### Description of the task
For this task, copy all of the data below exactly and skip the pictures.

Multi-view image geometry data
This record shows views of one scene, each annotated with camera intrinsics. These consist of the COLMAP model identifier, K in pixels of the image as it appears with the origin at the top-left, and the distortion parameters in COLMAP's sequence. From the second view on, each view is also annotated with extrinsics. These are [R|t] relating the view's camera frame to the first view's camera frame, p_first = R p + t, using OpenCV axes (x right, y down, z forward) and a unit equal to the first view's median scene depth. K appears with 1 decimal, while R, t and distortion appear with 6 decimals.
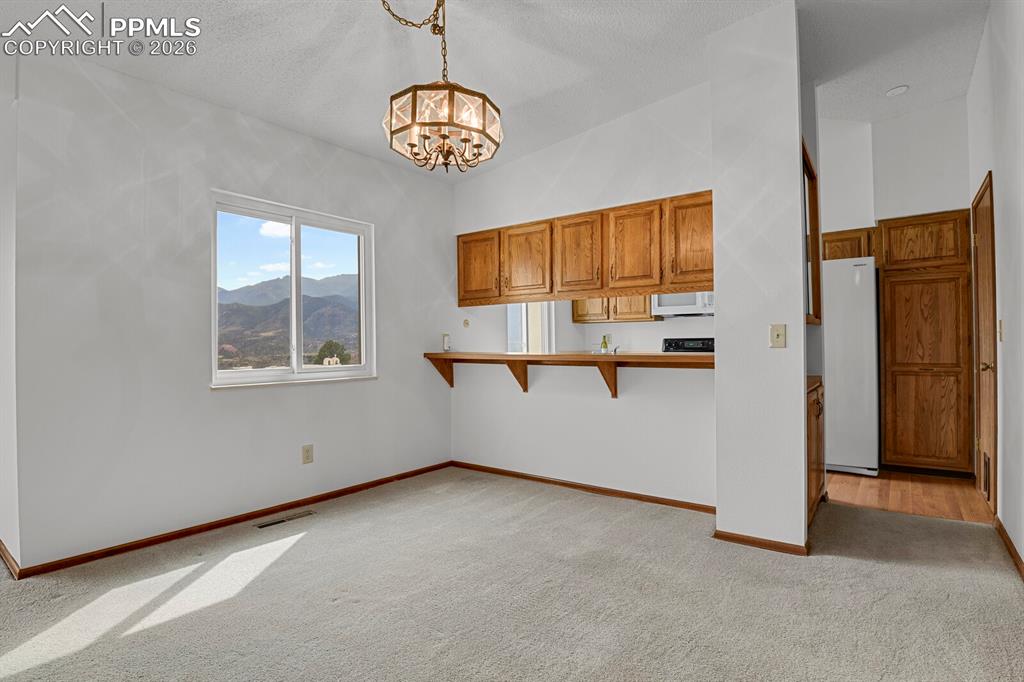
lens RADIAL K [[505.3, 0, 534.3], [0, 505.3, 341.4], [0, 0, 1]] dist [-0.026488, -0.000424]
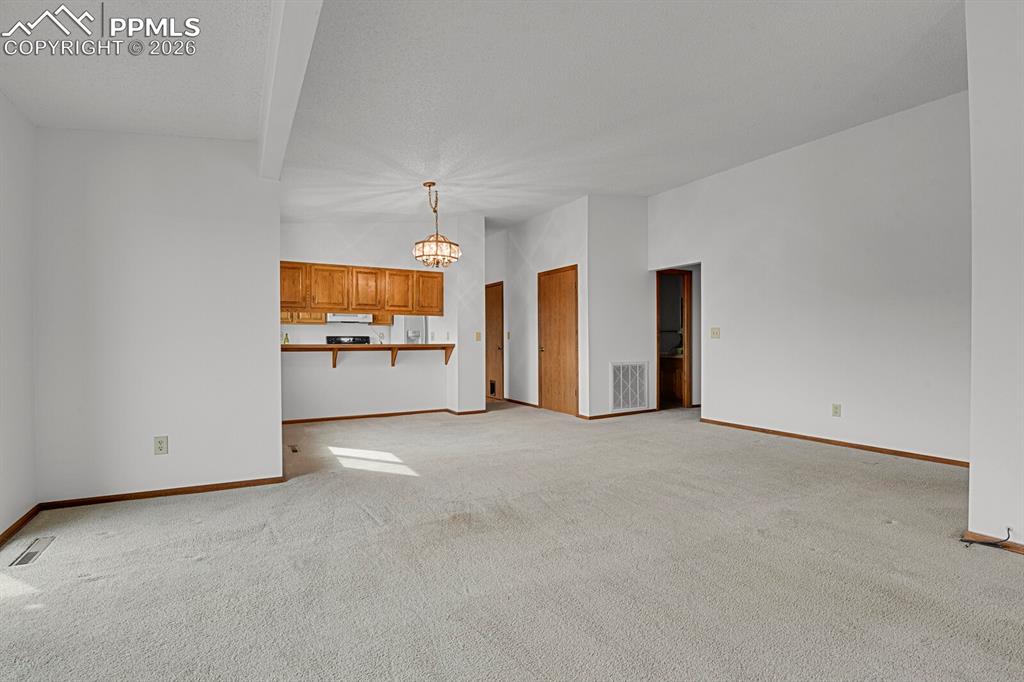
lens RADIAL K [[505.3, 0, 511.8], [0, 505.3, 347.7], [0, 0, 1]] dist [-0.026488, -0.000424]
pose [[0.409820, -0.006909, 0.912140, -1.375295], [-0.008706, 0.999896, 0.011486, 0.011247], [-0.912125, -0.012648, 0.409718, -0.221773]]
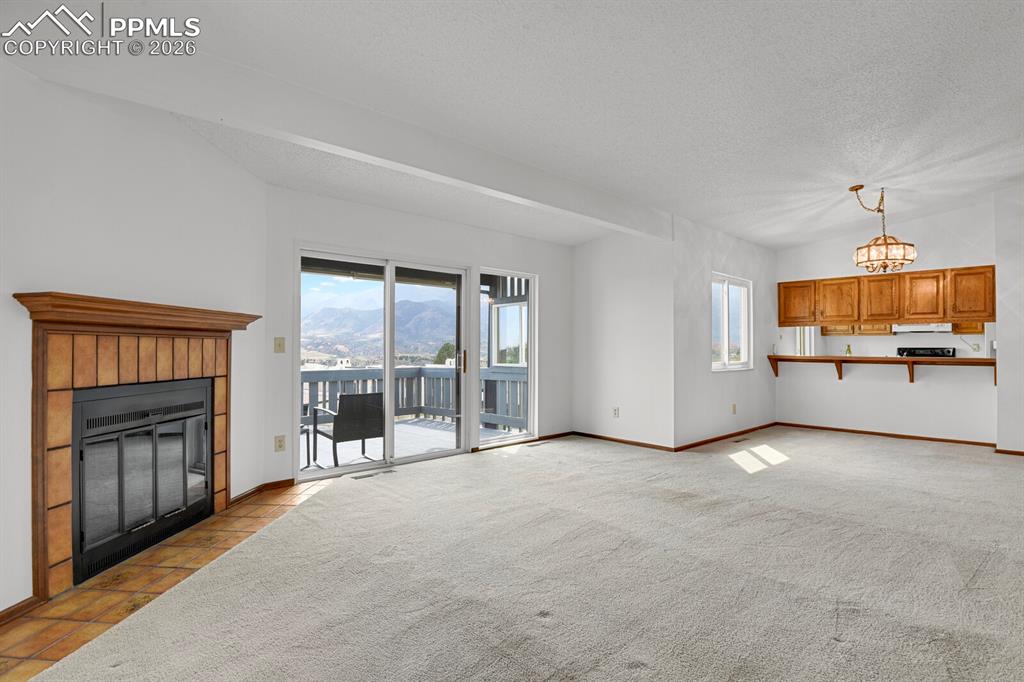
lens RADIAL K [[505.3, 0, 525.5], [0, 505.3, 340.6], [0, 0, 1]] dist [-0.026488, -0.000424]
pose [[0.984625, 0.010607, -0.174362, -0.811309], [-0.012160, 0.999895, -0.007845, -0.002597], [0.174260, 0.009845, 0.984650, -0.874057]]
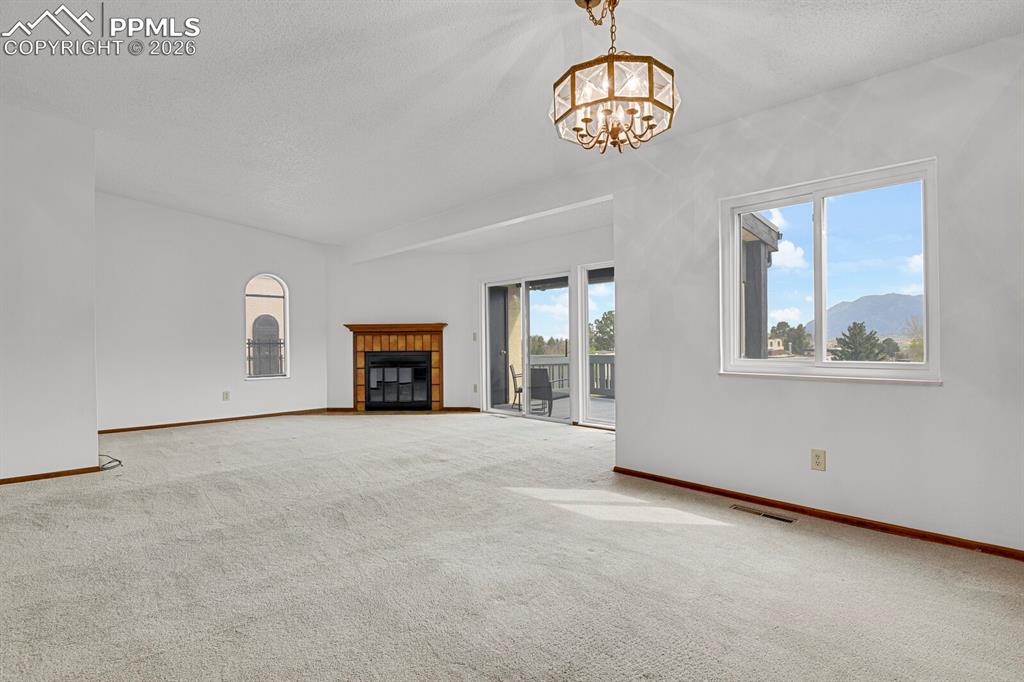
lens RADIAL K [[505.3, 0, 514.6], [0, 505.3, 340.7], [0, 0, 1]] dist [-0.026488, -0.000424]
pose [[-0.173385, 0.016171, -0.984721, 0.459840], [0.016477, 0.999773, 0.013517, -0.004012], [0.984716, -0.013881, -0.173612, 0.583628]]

### Response area
This record shows views of one scene, each annotated with camera intrinsics. These consist of the COLMAP model identifier, K in pixels of the image as it appears with the origin at the top-left, and the distortion parameters in COLMAP's sequence. From the second view on, each view is also annotated with extrinsics. These are [R|t] relating the view's camera frame to the first view's camera frame, p_first = R p + t, using OpenCV axes (x right, y down, z forward) and a unit equal to the first view's median scene depth. K appears with 1 decimal, while R, t and distortion appear with 6 decimals.
lens RADIAL K [[505.3, 0, 534.3], [0, 505.3, 341.4], [0, 0, 1]] dist [-0.026488, -0.000424]
lens RADIAL K [[505.3, 0, 511.8], [0, 505.3, 347.7], [0, 0, 1]] dist [-0.026488, -0.000424]
pose [[0.409820, -0.006909, 0.912140, -1.375295], [-0.008706, 0.999896, 0.011486, 0.011247], [-0.912125, -0.012648, 0.409718, -0.221773]]
lens RADIAL K [[505.3, 0, 525.5], [0, 505.3, 340.6], [0, 0, 1]] dist [-0.026488, -0.000424]
pose [[0.984625, 0.010607, -0.174362, -0.811309], [-0.012160, 0.999895, -0.007845, -0.002597], [0.174260, 0.009845, 0.984650, -0.874057]]
lens RADIAL K [[505.3, 0, 514.6], [0, 505.3, 340.7], [0, 0, 1]] dist [-0.026488, -0.000424]
pose [[-0.173385, 0.016171, -0.984721, 0.459840], [0.016477, 0.999773, 0.013517, -0.004012], [0.984716, -0.013881, -0.173612, 0.583628]]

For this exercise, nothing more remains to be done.